Essential Literature
When time permits, I like to read books and papers on our industry and I think to understand most of the ideas that drive it forward are very well described within the books presented below.
The Practice of Cloud System Administration
Buy 'The Practice of Cloud System Administration' on Amazon.com
Most of the time, practices, procedures and general concepts are a lot more useful to learn off the job instead of ever-evolving technologies and tools especially when working "cloud". I personally take this book and it's predecessor (heavily recommended as well) off the shelf quite often, may it be to find a template for concept or documentation work or lookup basics of capacity management. This book won't teach you AWS, Azure or GCP, but universally applicable ways of doing your job.
The Phoenix Project
Buy 'The Phoenix Project' on Amazon.com
Should be a no-brainer and on everyone's reading list visiting this page. Basically a novel on how to "DevOps". This book made me quit a job and served as a hub for so many ideas I could barely articulate at that time.
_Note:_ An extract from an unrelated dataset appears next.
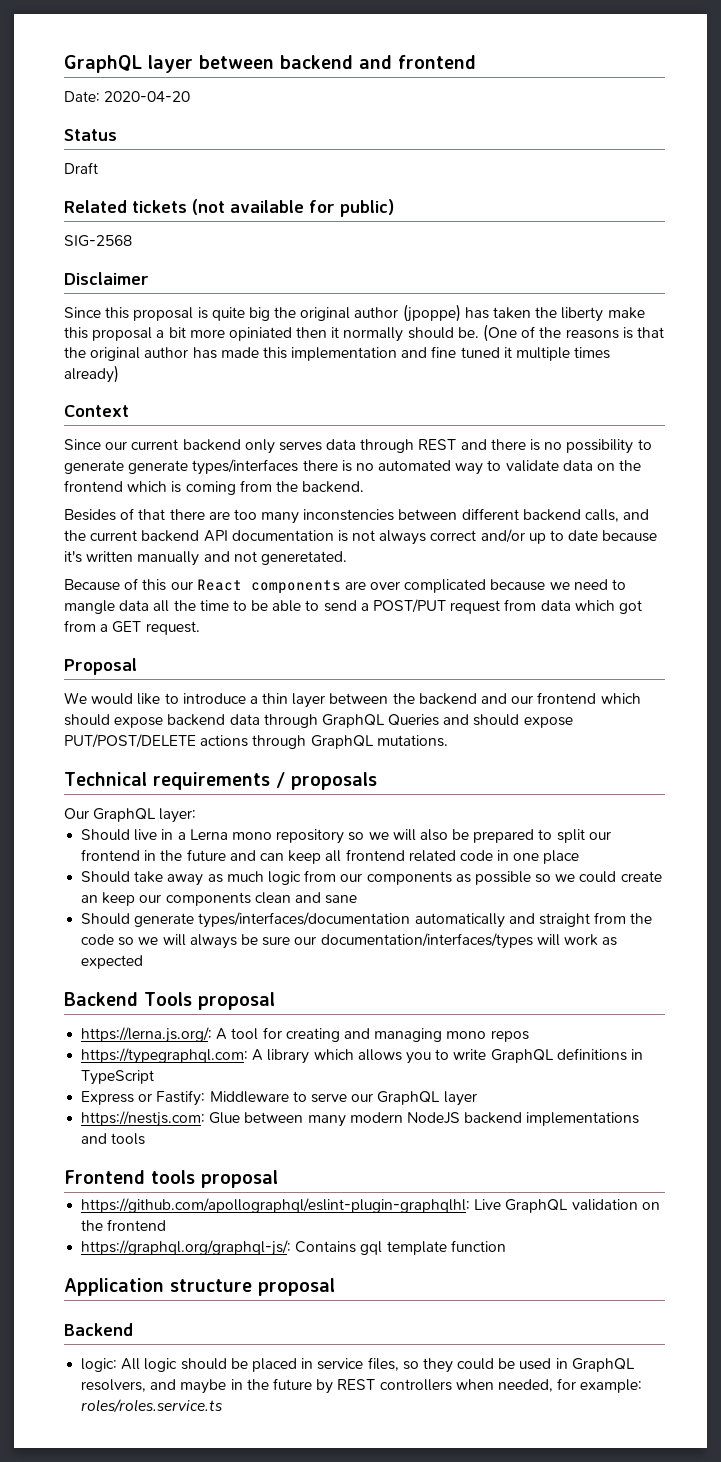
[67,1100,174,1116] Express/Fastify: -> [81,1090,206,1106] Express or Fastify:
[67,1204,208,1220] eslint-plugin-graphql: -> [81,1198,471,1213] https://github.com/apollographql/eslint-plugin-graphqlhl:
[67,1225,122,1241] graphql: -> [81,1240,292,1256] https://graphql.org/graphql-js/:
Accelerate - The Science of DevOps
Buy 'Accelerate' on Amazon.com
Some people I've met in my professional life told me that they do not believe in DevOps and that it's only working at the so-called unicorns like Facebook and Google and that most principals are stricly not compatible with their industry, regulation requirements, tools and whatever serves as an alibi to start changing things for the better. Whenever this happens, I talk about this book as it takes a scientific approach into things. Using reliable statistic methodology, it underpins the value of good IT and software engineering practice both for organizations and the individual contributors within.
The DevOps Handbook
Buy 'The DevOps Handbook' on Amazon.com
Like in 'The Practice of Cloud System Administration' this book presents general principals that can be applied universally. In addition to that, most of them are illustrated using case studies across industries. In difference to the first book mentioned, The DevOps Handbook is using a higher abstraction layer making it more useful for management or executives, but it manages to bridge the gap between management and technology quite well. At the end of the day, creating a shared value stream across the whole organization is one of the main ideas behind DevOps, so just give it a try!